Once I finally got the chair assembled I struggled over stain color. Ironically, I’m in a philosophy class this month where the subject of color came up, as it also did in a previous philosophy class I took last year. I’ll spare you the details but let’s just say that Plato, Henri Bergson and Gilles Deleuze all struggled over what the f*** color is. If you really think about color you’ll come to see that the paint sample chips at the paint store lie to us with their certainty and granular specificity. Color perception in a piece of furniture can shift depending on the time of day, the initial color of the wood you’re working with and your mood. I was happy with the color but Kelly was skeptical and she’s the one with the art degree so I’ve learned to respect her expertise.


Then came the final rush chair seat weaving step. I’ve done this once before but this new chair was more challenging than that previous one and this time it the weaving process really didn’t go well. I probably had five or six false starts, getting about a quarter of the way in only to see the strands drift off course and then having to completely unweave and reweave. On one of the first weaving attempts I noticed a lack of glue in the side rails and I had to stop, reglue and reclamp.

I finally finished weaving the seat, was not happy with the results, and the rails came loose again. I think the chair is too low, the slope front to back too dramatic and the color wrong. I’m definitely going to have to cut apart my mediocre weaving job, bang the chair apart and hope I can fix the bad glue joints. I’ll probably have to sand it down to bare wood again and restain. It might look okay in the picture but you’ll have to believe me when I say it’s getting as close to firewood as any project I’ve ever done. I’m considering making a second one with the lessons I’ve learned and later attempting to fix this wonky first attempt.

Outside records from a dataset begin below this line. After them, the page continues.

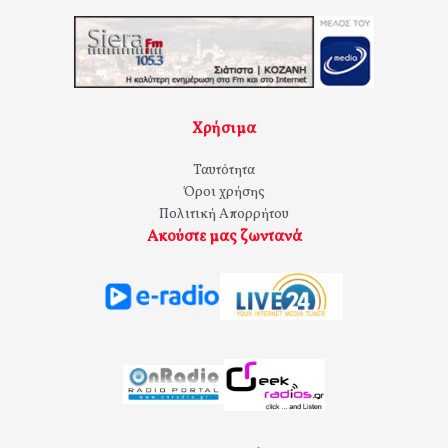
Χρήσιμα
Ταυτότητα
Όροι χρήσης
Πολιτική Απορρήτου
Ακούστε μας ζωντανά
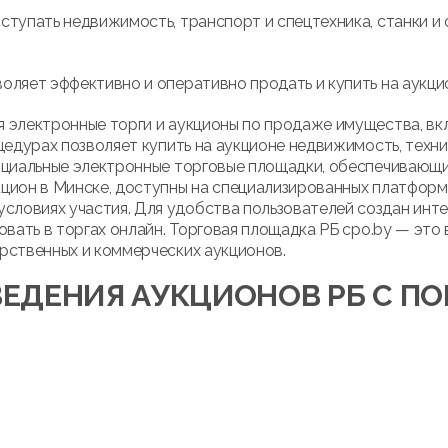
ступать недвижимость, транспорт и спецтехника, станки и 
оляет эффективно и оперативно продать и купить на аукци
 электронные торги и аукционы по продаже имущества, вк
цедурах позволяет купить на аукционе недвижимость, техни
ициальные электронные торговые площадки, обеспечивающие
кцион в Минске, доступны на специализированных платфор
ловиях участия. Для удобства пользователей создан инте
овать в торгах онлайн. Торговая площадка РБ cpo.by — это
рственных и коммерческих аукционов.
ЕДЕНИЯ АУКЦИОНОВ РБ С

In woodworking, after an initial period of enthusiasm about beginning a new project, there’s always a phase of imposter syndrome. That’s a good thing because you have to stay humble when working with natural materials and manage both expectations about how long it takes to build something as well as realism about your skill levels. Sometimes things go smoothly, but most of the time they don’t. I’ve come to believe that in woodworking you never reach “mastery” you only get slightly better at recovering from mistakes. The paradox is that you make more mistakes because you’re always trying to strive for something slightly out of the reach of your skills. In short, it’s always just plain hard.

So Many Cats

I helped a friend take two cats she’s currently fostering to Santé D’Or to get their shots and I got to hang out with all the foster babies for a few minutes. The spicy cats have to wear a little tie so that people know to keep an eye on them. I watched this cute little jerk running around and picking fights with all the other cats. He took a break to sit on the kibble barrel.